Смотрел ли он вчерашние новости? Буш пристально взглянул мне в глаза и отпустил мою руку.
— Кевин тут? — вдруг спросил он.
Чего-чего? Какой Кевин? Это секретный знак охране, что пора оттяпать мне голову? И тут я догадался — он говорил о своем кузене, Кевине Рафферти, режиссере, который помог мне с «Роджером и я». Я не встречался с Кевином уже лет двенадцать, так почему он спрашивает? Я не знал, что сказать.
— Ну… его здесь нет, — наконец пробормотал я.
— Что ж, передайте ему привет от меня, — сказал он.
— Непременно, — заверил я.
— Собираетесь уезжать? — поинтересовался он.
— Да, — буркнул я. — Прямо сейчас.
— Понятно.
Он еще раз улыбнулся мне в стиле Бушей, кивнул — мол, скатертью дорога, — и отправился на работу. Пока он шел по пустынной аллее, я пытался придумать какой-нибудь остроумный ответ, но Буш успел уйти шагов на двадцать. Тонированное стекло джипа скользнуло вниз — охранники окинули меня оценивающим взглядом, и машина медленно проплыла мимо. Первый луч солнца осветил купол Капитолия. В следующий раз я увидел это здание только через две недели — по телевизору.
Каждая встреча с кем-нибудь из деток-Бушей оборачивается для меня поражением и чувством крайнего истощения. Каким-то образом им всегда удастся взять надо мной верх. Когда в Айове я подошел к Джорджику и попросил ответить на вопрос для моего телешоу, он послал меня «искать настоящую работу». Окружающие чуть не лопнули от смеха. А я не знал, что сказать, ведь он был прав — это не настоящая работа! Мне нечего было возразить.
Когда я столкнулся с Нилом Бушем, несудимым соучастником скандала с «Сильверадо сэйвингс энд лоан», я готовил радиоинтервью в холле детройтского офиса «Дженерал моторс». Нил проходил мимо в компании четырех азиатов — «банкиров из Тайваня», как он сказал мне позже. Увидев меня, Буш чуть не подпрыгнул. Я был последним, кого он ожидал встретить в офисе «Дженерал моторс».

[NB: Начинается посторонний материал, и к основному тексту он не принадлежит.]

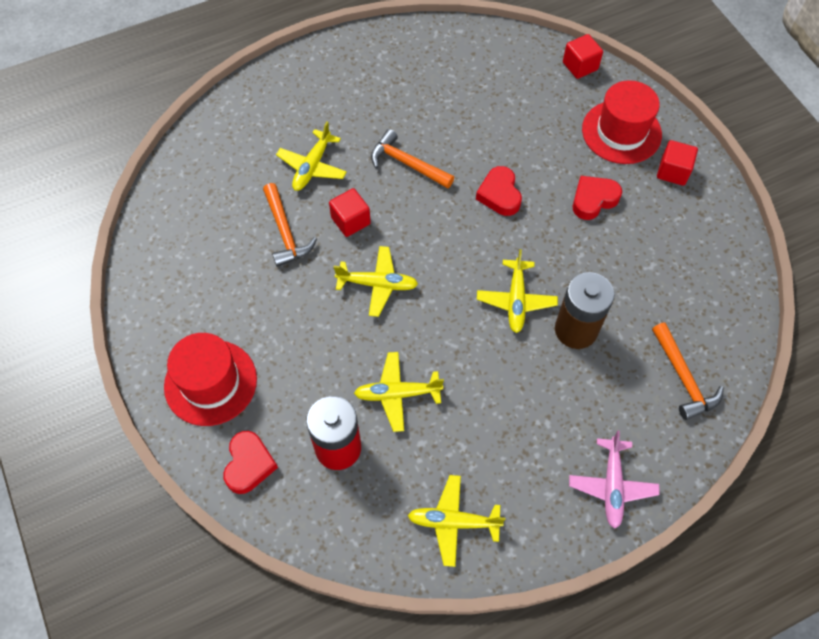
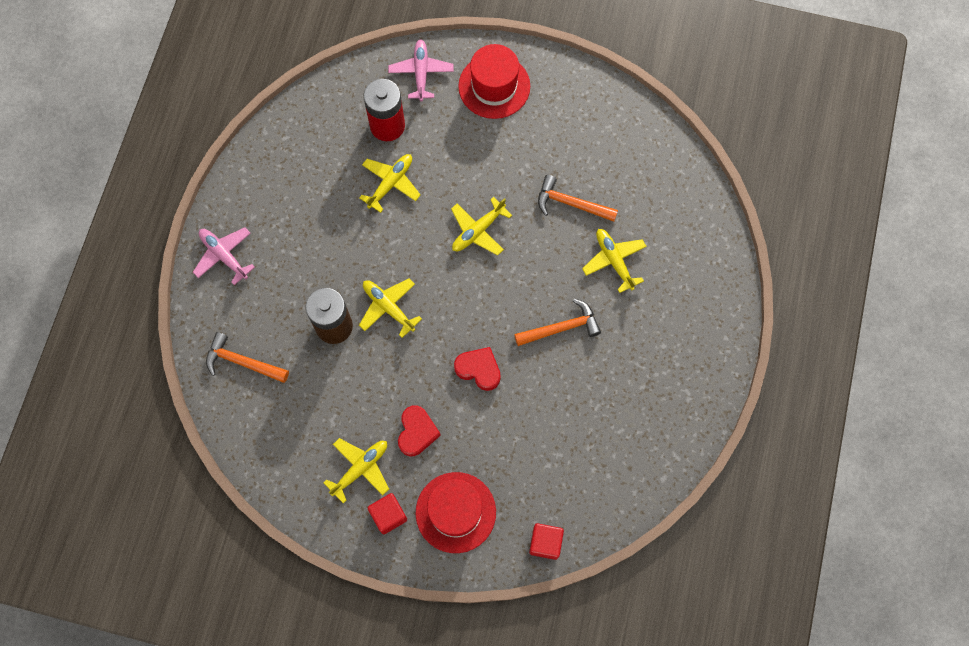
camera: 130 degrees right, 10 degrees up
(249, 464) = (421, 73): red heart -> pink plane
(350, 221) = (544, 252): red cube -> none
(453, 522) = (287, 153): yellow plane -> yellow plane (360, 468)

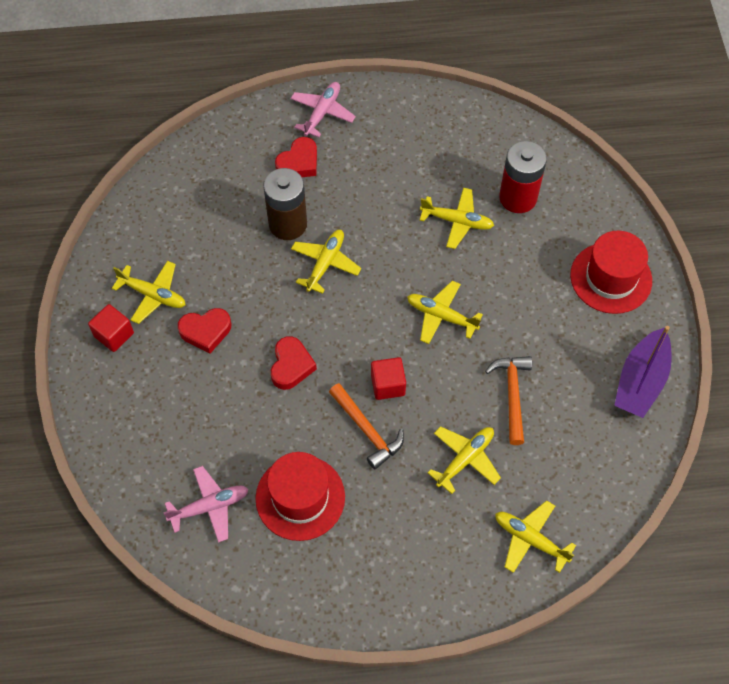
camera: 70 degrees right, 10 degrees down
(242, 362) = (224, 163): orange hammer -> none
(271, 295) = (299, 163): none -> red heart
(421, 73) = (591, 207): pink plane -> pink plane (210, 507)
(455, 512) = (135, 393): red hat -> red hat (300, 497)
(545, 543) = (128, 488): red cube -> red cube (388, 385)
(594, 104) = (640, 381): none -> purple boat
(696, 238) = (530, 539): none -> yellow plane

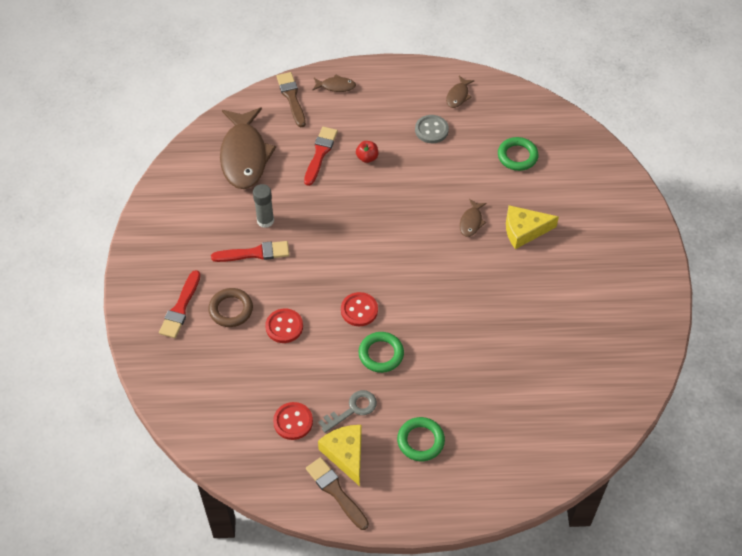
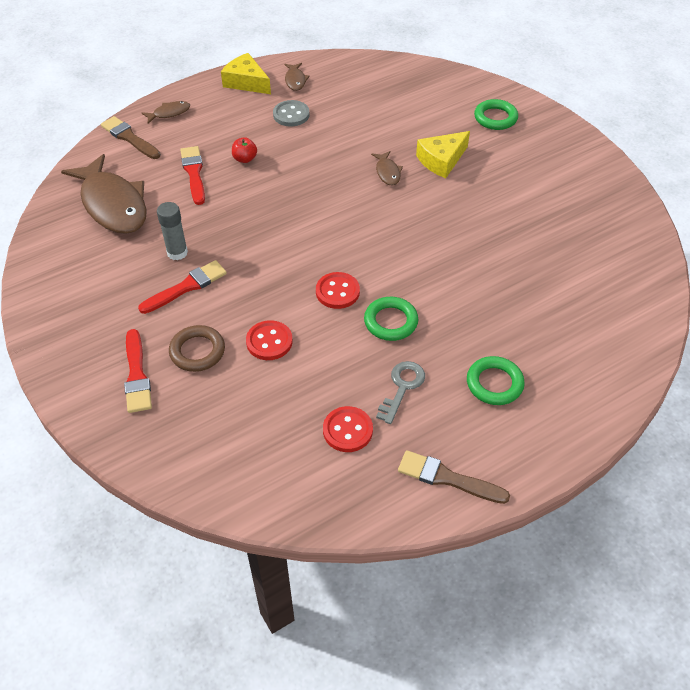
camera: 30 degrees left, 5 degrees down
(345, 454) = (428, 435): yellow cheese -> yellow cheese (246, 82)
(517, 156) = (387, 106): green ring -> green ring (495, 118)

— А где твоя камера? — спросил Нил, озираясь по сторонам.
— О, хм… я не взял ее сегодня, — застенчиво промямлил я в свое оправдание.
Он широко улыбнулся:
— Как же так, Майки забыл свою камеру? — Нил протянул руку и потрепал меня по щеке. — Плооооохой мааааальчик!
И ушел, со смехом рассказывая китайцам, кто я такой и как он только что меня приложил.
Единственный член семейства Бушей, которого я смог одолеть, к моему стыду, — их единственная сестра Дороти. Она — лапочка и тихоня. И она совсем растерялась, когда я спросил ее, который из ее братьев, на ее взгляд, победил бы в соревновании «Кто-казнит-больше-заключенных» — Джордж или Джеб?
Она явно обиделась; по правде сказать, Дороти выглядела искренне возмущенной намеком, что ее братья — хладнокровные убийцы. Казалось, она сейчас заплачет. Я чувствовал себя последним ублюдком. Вперед, Майк, вот ты наконец и опустил человека по фамилии Буш!
Конечно, есть еще один братец Буш — Марвин, хотя вы и не слышали о нем. Я никогда не встречал Марвина. Вы никогда не встречали Марвина. Его никто никогда не встречал. Одному Богу известно, где он и что задумал… помимо того, как бы меня унизить.
После жуткого свидания с Джебом я поднялся на борт самолета до Лос-Анджелеса, все еще прокручивая в голове утренние события. Пока я пытался открыть коробочку со сладким жареным арахисом, меня как громом ударило — и это было не откидывающееся сиденье парня, сидевшего в трех дюймах передо мной. Я схватил один из тех дорогих радиотелефонов и позвонил Ральфу. Я переговорил с тремя руководителями его предвыборной кампании, прекрасно понимая, что интересующий меня человек, вероятно, тоже слушает разговор.
— Ребята, — начал я, — а вам не приходило в голову, что самый влиятельный человек в Америке сегодня… Ральф Нейдер?
На другом конце провода повисло молчание.
— Я серьезно. Его пять процентов все меняют. На этой неделе Бушу для победы как воздух необходимо процветание Ральфа. А Гору для победы необходимо убрать Ральфа с дороги. Если бы Ральф не участвовал в выборах, президентом бы стал Гор. Только один человек может оказаться в выигрыше, только один кандидат сегодня имеет значение. И это — Ральф Нейдер.